Tattie Weasle 14 June 2010 at 13:19  

The mix in my family is exotic and pedestrain and adding in my OH we cover a variety of religions too. I am proud of my heritage mixed up, low down and linked to the highest in the land all at the same time. I want my boys to see beyond to the people we are under the skin and indeed without the creed.

Crystal Jigsaw 14 June 2010 at 14:27  

All I know is that I'm English, as far as I do know there are no other nationalities in my blood, but I could of course be wrong.

You are quite right, there is no place for racism; we are all equal, all the same and no matter what we look like, we always will be.

CJ xx

Nora 15 June 2010 at 03:29  

You are right, PM, and doesn't your heritage and your children's make you all the more interesting because you can trace your lineage to all these different pouplation groups? I think it is fascinating and I would have my DNA examined and have it pinpointed.

Potty Mummy 15 June 2010 at 09:40  

PlanB, well done you. I remember once waiting for Husband in a bar in St Pete's (he was late, as ever), being chatted up by a Russian guy who, it became clear, had rather antiquated views of our multi-cultural society in London. I won't write here what he said, but something tells me you can probably guess...

TW, hear hear!

CJ, I bet if you did one of those dna tests showing countries of origin, you would be surprised...

Nora, it IS fascinating - although you know boys, so far they haven't shown much interest...

Jennifer 15 June 2010 at 11:24  

Very interesting post! The Russian racial thing is terrible, and I don't think it will ever change. All the Russians I knew could not believe we had and still have an Obama '08 sticker on our car...because they could not believe we would be in favor of a black man being President. Silly silly silly.

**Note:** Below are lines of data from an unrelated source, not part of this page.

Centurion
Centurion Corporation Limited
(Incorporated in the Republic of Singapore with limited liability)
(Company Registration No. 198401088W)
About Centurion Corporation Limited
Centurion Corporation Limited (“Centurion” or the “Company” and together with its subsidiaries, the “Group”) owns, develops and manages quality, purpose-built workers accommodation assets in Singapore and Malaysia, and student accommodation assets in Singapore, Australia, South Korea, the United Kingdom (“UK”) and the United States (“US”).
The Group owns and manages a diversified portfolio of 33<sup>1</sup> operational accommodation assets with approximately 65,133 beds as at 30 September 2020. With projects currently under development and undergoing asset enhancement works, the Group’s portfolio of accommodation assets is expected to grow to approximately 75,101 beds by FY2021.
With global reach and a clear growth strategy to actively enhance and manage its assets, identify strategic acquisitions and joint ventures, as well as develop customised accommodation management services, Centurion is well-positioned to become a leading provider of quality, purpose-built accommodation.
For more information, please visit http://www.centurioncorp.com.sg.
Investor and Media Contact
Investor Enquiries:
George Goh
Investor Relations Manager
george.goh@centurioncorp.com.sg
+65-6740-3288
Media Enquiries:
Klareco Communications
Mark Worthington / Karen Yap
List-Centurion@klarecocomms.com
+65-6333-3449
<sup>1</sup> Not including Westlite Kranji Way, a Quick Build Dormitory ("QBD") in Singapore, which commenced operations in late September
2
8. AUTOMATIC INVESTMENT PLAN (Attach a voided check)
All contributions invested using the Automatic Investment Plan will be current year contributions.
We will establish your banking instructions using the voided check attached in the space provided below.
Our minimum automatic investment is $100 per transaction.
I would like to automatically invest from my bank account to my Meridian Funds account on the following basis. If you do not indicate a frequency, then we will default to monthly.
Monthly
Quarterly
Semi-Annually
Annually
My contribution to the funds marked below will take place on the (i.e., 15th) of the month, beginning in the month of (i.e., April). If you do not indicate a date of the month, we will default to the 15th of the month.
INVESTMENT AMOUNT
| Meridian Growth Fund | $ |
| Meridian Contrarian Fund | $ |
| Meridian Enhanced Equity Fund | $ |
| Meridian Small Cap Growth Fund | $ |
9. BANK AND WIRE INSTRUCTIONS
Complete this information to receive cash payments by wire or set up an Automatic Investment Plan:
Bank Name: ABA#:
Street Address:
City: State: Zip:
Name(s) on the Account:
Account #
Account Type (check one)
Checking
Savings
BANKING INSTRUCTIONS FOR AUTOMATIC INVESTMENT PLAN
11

It's good to be reminded of the phrases that have crept into our modern vernacular and how hurtful they can be. Excellent post!

Glummy Mummy 15 June 2010 at 16:57  

My mother is Irish too, and again, one look at her maiden name and you immediately know that she's from Ireland.

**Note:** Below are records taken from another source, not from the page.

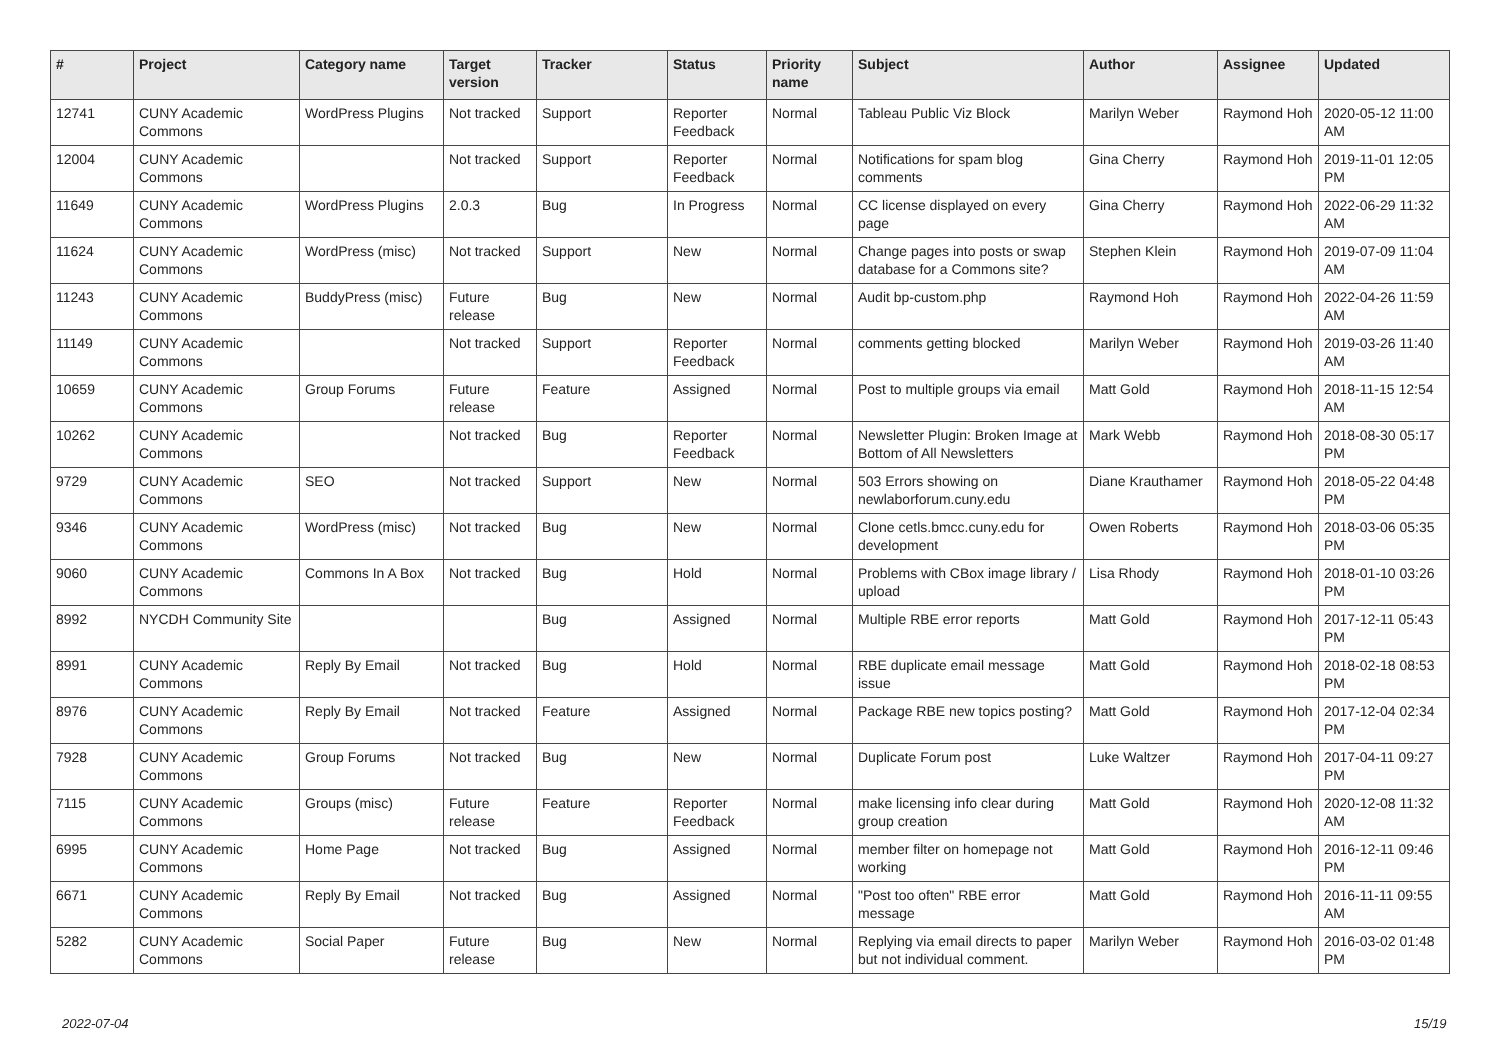| # | Project | Category name | Target version | Tracker | Status | Priority name | Subject | Author | Assignee | Updated |
| --- | --- | --- | --- | --- | --- | --- | --- | --- | --- | --- |
| 12741 | CUNY Academic Commons | WordPress Plugins | Not tracked | Support | Reporter Feedback | Normal | Tableau Public Viz Block | Marilyn Weber | Raymond Hoh | 2020-05-12 11:00 AM |
| 12004 | CUNY Academic Commons | | Not tracked | Support | Reporter Feedback | Normal | Notifications for spam blog comments | Gina Cherry | Raymond Hoh | 2019-11-01 12:05 PM |
| 11649 | CUNY Academic Commons | WordPress Plugins | 2.0.3 | Bug | In Progress | Normal | CC license displayed on every page | Gina Cherry | Raymond Hoh | 2022-06-29 11:32 AM |
| 11624 | CUNY Academic Commons | WordPress (misc) | Not tracked | Support | New | Normal | Change pages into posts or swap database for a Commons site? | Stephen Klein | Raymond Hoh | 2019-07-09 11:04 AM |
| 11243 | CUNY Academic Commons | BuddyPress (misc) | Future release | Bug | New | Normal | Audit bp-custom.php | Raymond Hoh | Raymond Hoh | 2022-04-26 11:59 AM |
| 11149 | CUNY Academic Commons | | Not tracked | Support | Reporter Feedback | Normal | comments getting blocked | Marilyn Weber | Raymond Hoh | 2019-03-26 11:40 AM |
| 10659 | CUNY Academic Commons | Group Forums | Future release | Feature | Assigned | Normal | Post to multiple groups via email | Matt Gold | Raymond Hoh | 2018-11-15 12:54 AM |
| 10262 | CUNY Academic Commons | | Not tracked | Bug | Reporter Feedback | Normal | Newsletter Plugin: Broken Image at Bottom of All Newsletters | Mark Webb | Raymond Hoh | 2018-08-30 05:17 PM |
| 9729 | CUNY Academic Commons | SEO | Not tracked | Support | New | Normal | 503 Errors showing on newlaborforum.cuny.edu | Diane Krauthamer | Raymond Hoh | 2018-05-22 04:48 PM |
| 9346 | CUNY Academic Commons | WordPress (misc) | Not tracked | Bug | New | Normal | Clone cetls.bmcc.cuny.edu for development | Owen Roberts | Raymond Hoh | 2018-03-06 05:35 PM |
| 9060 | CUNY Academic Commons | Commons In A Box | Not tracked | Bug | Hold | Normal | Problems with CBox image library / upload | Lisa Rhody | Raymond Hoh | 2018-01-10 03:26 PM |
| 8992 | NYCDH Community Site | | | Bug | Assigned | Normal | Multiple RBE error reports | Matt Gold | Raymond Hoh | 2017-12-11 05:43 PM |
| 8991 | CUNY Academic Commons | Reply By Email | Not tracked | Bug | Hold | Normal | RBE duplicate email message issue | Matt Gold | Raymond Hoh | 2018-02-18 08:53 PM |
| 8976 | CUNY Academic Commons | Reply By Email | Not tracked | Feature | Assigned | Normal | Package RBE new topics posting? | Matt Gold | Raymond Hoh | 2017-12-04 02:34 PM |
| 7928 | CUNY Academic Commons | Group Forums | Not tracked | Bug | New | Normal | Duplicate Forum post | Luke Waltzer | Raymond Hoh | 2017-04-11 09:27 PM |
| 7115 | CUNY Academic Commons | Groups (misc) | Future release | Feature | Reporter Feedback | Normal | make licensing info clear during group creation | Matt Gold | Raymond Hoh | 2020-12-08 11:32 AM |
| 6995 | CUNY Academic Commons | Home Page | Not tracked | Bug | Assigned | Normal | member filter on homepage not working | Matt Gold | Raymond Hoh | 2016-12-11 09:46 PM |
| 6671 | CUNY Academic Commons | Reply By Email | Not tracked | Bug | Assigned | Normal | "Post too often" RBE error message | Matt Gold | Raymond Hoh | 2016-11-11 09:55 AM |
| 5282 | CUNY Academic Commons | Social Paper | Future release | Bug | New | Normal | Replying via email directs to paper but not individual comment. | Marilyn Weber | Raymond Hoh | 2016-03-02 01:48 PM |
2022-07-04 15/19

Potty Mummy 16 June 2010 at 07:22  

Thanks Jennifer!

And GM, Irish names are generally unmissable, aren't they?

mothership 16 June 2010 at 18:12  

Great post.
I feel so deeply affronted by racism/sexism/homophobia.
Our family is an exotic mix of which we are extremely proud - we think it makes us more interesting (and more beautiful, of course!).
Thanks for speaking up!

Anonymous,  12 April 2011 at 18:34  

I absolutely love racism. Anti-racism is dull. Thank God that when I checked my family tree, I found nothing but North-West Europeans. If I had even a drop of Gypsy heritage, I'd kill myself (after killing several others, of course). What's good is that people like me will always exist. We'll always be around to shit on your vision of a perfect world.

Anonymous,  12 April 2011 at 18:39  

Ah, I've just noticed a mistake in your post. The birthmark you mention is called a Mongolian blue spot. It's a sign of Asian, not nigger heritage, which shouldn't be all too shocking given your husband's substantial inferior race heritage.